Page extract:
'''

Einstein was dissatisfied with the intrinsically probabilistic nature of quantum mechanics and argued throughout his life that quantum theory had to be incomplete. His most cogent critique of the theory came in the form of the EPR paper. In it, Einstein, Podolsky, and Rosen showed that two particles could be become entangled such that knowing the state of one particle instantly told you the state of the second particle, no matter how far away it was, without having to measure it. The two solutions to this apparent paradox were faster-than-light communication or hidden variables. Einstein and others believed the latter, that there was information about a system that we just didn’t know how to measure yet, and that this meant quantum theory was incomplete.
But Einstein was wrong. Decades later, John Stewart Bell showed that reality had to behave in a particular way if there were local hidden variables, and in a different way if quantum systems were non-local. Numerous experiments were carried out, and they confirmed that local hidden variable theories were incompatible with reality. Quantum mechanics, to the extent that it described the probabilistic behavior of quantum systems, was a complete theory.
(I should add that I have only a very surface level understanding of this stuff. I know that quantum entanglement has been carried out in labs. I also know that there are theoretical loopholes to Bell’s theorem that might vindicate Einstein but that most scientists think will not. I don’t really know the math and science behind this debate. Ask me again in a few years.)
Einstein was dead by the time all this happened, so we cannot know how he would have reacted to being proven wrong, but for as long as he lived he stubbornly refused to accept the reality of quantum mechanics. Despite it being an extraordinarily precise and well-tested theory, Einstein objected to it on philosophical grounds.
How could Einstein, a brilliant and revolutionary thinker who proposed that light waves were particles, that time could be stretched and space curved, fail to imagine that reality might be a bit random? Because he was human. And humans make mistakes.

'''

Work request 1: In the passage on Einstein and quantum mechanics, what two solutions to the EPR paradox are given?
Work request 2: Write out the passage on Einstein and quantum mechanics word for word, from "Einstein was dissatisfied" up to and including "theory was incomplete.".
Work request 3: Extend the passage on Einstein and quantum mechanics, picking up right after its final sentence.
The lines that follow have nothing to do with the passage.

Provided data:
'''

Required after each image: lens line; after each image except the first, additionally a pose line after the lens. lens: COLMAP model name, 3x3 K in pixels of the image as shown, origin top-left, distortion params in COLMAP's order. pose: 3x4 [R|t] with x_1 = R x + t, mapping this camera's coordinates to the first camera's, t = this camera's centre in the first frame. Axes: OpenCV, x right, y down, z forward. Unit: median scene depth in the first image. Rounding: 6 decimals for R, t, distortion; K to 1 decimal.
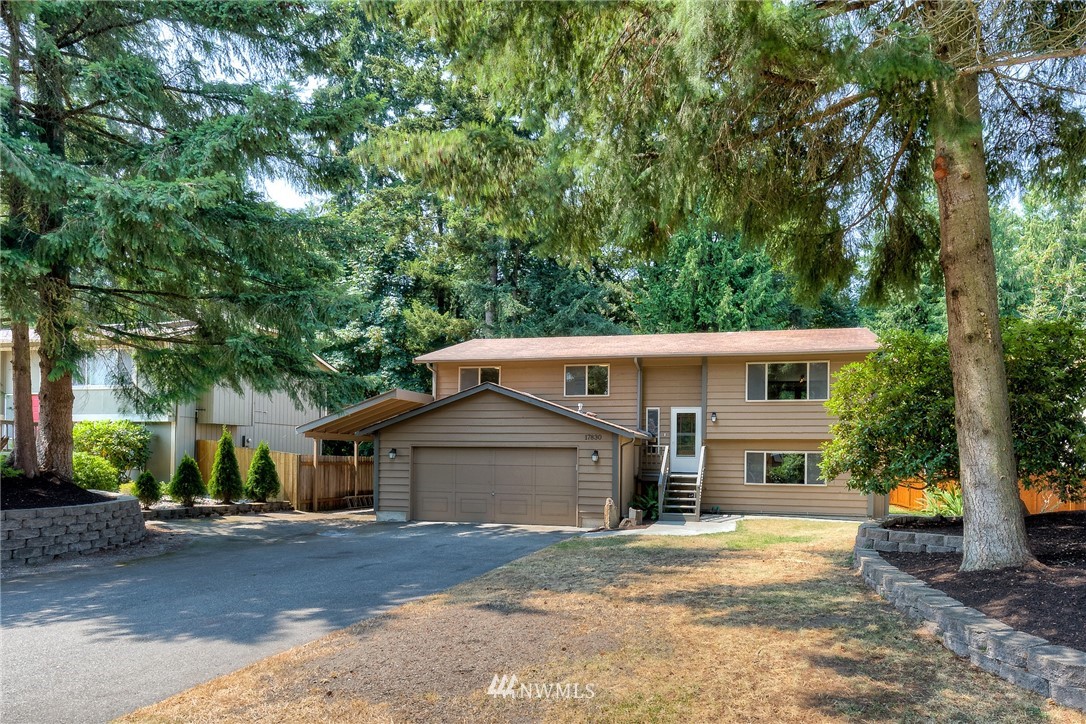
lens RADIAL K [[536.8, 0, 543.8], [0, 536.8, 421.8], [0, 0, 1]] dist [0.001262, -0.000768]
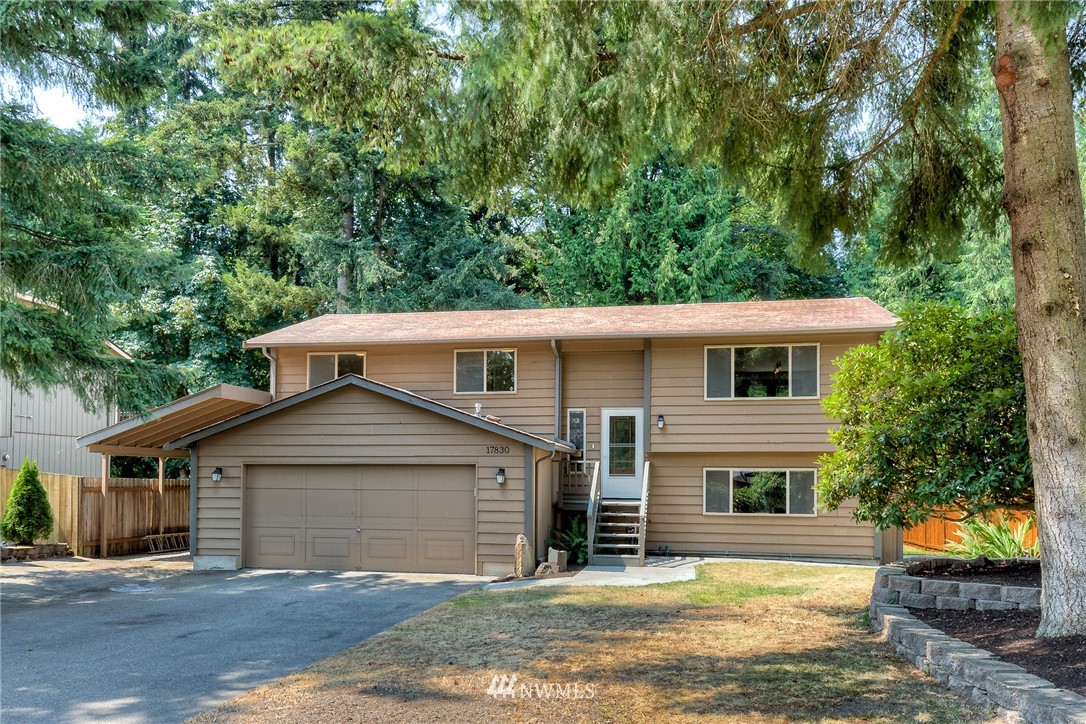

'''

Result 1: Faster-than-light communication or hidden variables.

Result 2:
Einstein was dissatisfied with the intrinsically probabilistic nature of quantum mechanics and argued throughout his life that quantum theory had to be incomplete. His most cogent critique of the theory came in the form of the EPR paper. In it, Einstein, Podolsky, and Rosen showed that two particles could be become entangled such that knowing the state of one particle instantly told you the state of the second particle, no matter how far away it was, without having to measure it. The two solutions to this apparent paradox were faster-than-light communication or hidden variables. Einstein and others believed the latter, that there was information about a system that we just didn’t know how to measure yet, and that this meant quantum theory was incomplete.

Result 3:
Yet despite Einstein’s brilliance, despite his celebrity and his authority, most scientists eventually rejected Einstein’s notions about quantum mechanics and came to accept the non-local ramifications of the theory. They didn’t do so because they were smarter than Einstein or better scientists; they did so because no one individual is responsible for this thing we call science. Science is a process, a methodical and ruthless tool for separating fact from fiction, and it has proven enormously successful.
Individual scientists can screw up, entire generations can dogmatically subscribe to an incorrect theory, and charlatans can purposefully promote bad science, but science carries on. Eventually, the scientific method works itself out. This process we have discovered, of rigorously testing theory against observations, is perhaps the closest we humans have come to transcending our biological limits.
For reasons I don’t really want to get into right now, I can think of nothing more important for us to do. But the essence of it is that I believe becoming something greater than ourselves, greater than the sum of our parts, is the only way we can truly understand the universe. And that’s why I’ve decided to become a scientist.